Top of DATA SECTION

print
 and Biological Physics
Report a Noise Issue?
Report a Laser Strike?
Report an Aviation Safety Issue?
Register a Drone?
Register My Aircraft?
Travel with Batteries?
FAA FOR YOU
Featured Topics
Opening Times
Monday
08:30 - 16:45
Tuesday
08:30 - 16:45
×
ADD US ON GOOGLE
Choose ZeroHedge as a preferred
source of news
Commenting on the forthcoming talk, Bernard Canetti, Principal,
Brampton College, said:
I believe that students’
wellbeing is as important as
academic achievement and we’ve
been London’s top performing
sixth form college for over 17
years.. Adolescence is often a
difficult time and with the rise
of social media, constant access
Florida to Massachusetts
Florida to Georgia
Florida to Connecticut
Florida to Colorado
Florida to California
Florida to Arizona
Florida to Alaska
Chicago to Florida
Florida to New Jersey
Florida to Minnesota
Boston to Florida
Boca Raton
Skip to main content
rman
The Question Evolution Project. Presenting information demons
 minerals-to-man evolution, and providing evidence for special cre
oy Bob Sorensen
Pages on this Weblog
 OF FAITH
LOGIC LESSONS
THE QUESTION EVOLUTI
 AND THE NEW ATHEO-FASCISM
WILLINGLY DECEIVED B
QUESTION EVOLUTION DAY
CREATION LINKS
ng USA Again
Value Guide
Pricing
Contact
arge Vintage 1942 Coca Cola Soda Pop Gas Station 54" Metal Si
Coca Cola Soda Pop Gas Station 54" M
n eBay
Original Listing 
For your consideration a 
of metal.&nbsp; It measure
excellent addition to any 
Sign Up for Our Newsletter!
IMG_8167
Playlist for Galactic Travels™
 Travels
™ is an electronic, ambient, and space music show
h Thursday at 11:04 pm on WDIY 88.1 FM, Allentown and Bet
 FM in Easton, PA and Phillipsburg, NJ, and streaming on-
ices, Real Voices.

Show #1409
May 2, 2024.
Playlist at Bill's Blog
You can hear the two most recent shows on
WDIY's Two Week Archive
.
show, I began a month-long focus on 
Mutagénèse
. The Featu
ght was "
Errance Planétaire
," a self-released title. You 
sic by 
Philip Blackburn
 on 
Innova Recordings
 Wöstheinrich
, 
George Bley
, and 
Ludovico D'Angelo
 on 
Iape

Bottom of DATA SECTION
Top of DATA SECTION

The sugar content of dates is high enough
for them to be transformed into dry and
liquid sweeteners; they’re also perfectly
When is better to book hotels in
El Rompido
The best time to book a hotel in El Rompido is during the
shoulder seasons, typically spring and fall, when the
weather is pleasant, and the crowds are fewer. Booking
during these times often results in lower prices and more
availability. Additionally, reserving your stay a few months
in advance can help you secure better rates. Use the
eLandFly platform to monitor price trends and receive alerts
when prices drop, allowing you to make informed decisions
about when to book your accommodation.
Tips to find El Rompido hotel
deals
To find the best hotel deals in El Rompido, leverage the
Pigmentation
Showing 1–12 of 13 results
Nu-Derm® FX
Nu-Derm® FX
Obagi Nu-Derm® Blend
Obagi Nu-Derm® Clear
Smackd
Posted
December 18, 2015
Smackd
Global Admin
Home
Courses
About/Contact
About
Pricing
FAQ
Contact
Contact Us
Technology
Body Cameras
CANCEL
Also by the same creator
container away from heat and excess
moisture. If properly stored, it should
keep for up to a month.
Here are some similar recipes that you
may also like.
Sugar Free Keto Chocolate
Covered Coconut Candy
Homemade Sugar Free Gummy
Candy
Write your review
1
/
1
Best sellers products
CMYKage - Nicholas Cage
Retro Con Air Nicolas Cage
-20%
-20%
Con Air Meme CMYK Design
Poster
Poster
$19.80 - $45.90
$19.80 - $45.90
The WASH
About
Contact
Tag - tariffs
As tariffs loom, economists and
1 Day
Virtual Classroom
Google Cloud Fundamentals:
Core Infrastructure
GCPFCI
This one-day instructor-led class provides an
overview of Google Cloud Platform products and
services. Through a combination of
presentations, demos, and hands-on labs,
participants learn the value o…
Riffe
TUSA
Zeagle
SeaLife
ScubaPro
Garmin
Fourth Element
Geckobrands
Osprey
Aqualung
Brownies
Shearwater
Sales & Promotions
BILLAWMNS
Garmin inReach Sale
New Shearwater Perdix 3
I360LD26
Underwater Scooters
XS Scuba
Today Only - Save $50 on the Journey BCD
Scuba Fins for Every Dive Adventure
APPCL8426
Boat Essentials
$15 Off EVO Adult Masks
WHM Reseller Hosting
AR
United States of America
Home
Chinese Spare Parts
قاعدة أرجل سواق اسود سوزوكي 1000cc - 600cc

Bottom of DATA SECTION

▶ _ACTIVITY_:
Copy out only the lines of the records above from the one with "This one-day instructor-led class provides an" through the one with "قاعدة أرجل سواق اسود سوزوكي 1000cc - 600cc", exactly as they stand, both included.

▶ _TASK SOLUTION_:
This one-day instructor-led class provides an
overview of Google Cloud Platform products and
services. Through a combination of
presentations, demos, and hands-on labs,
participants learn the value o…
Riffe
TUSA
Zeagle
SeaLife
ScubaPro
Garmin
Fourth Element
Geckobrands
Osprey
Aqualung
Brownies
Shearwater
Sales & Promotions
BILLAWMNS
Garmin inReach Sale
New Shearwater Perdix 3
I360LD26
Underwater Scooters
XS Scuba
Today Only - Save $50 on the Journey BCD
Scuba Fins for Every Dive Adventure
APPCL8426
Boat Essentials
$15 Off EVO Adult Masks
WHM Reseller Hosting
AR
United States of America
Home
Chinese Spare Parts
قاعدة أرجل سواق اسود سوزوكي 1000cc - 600cc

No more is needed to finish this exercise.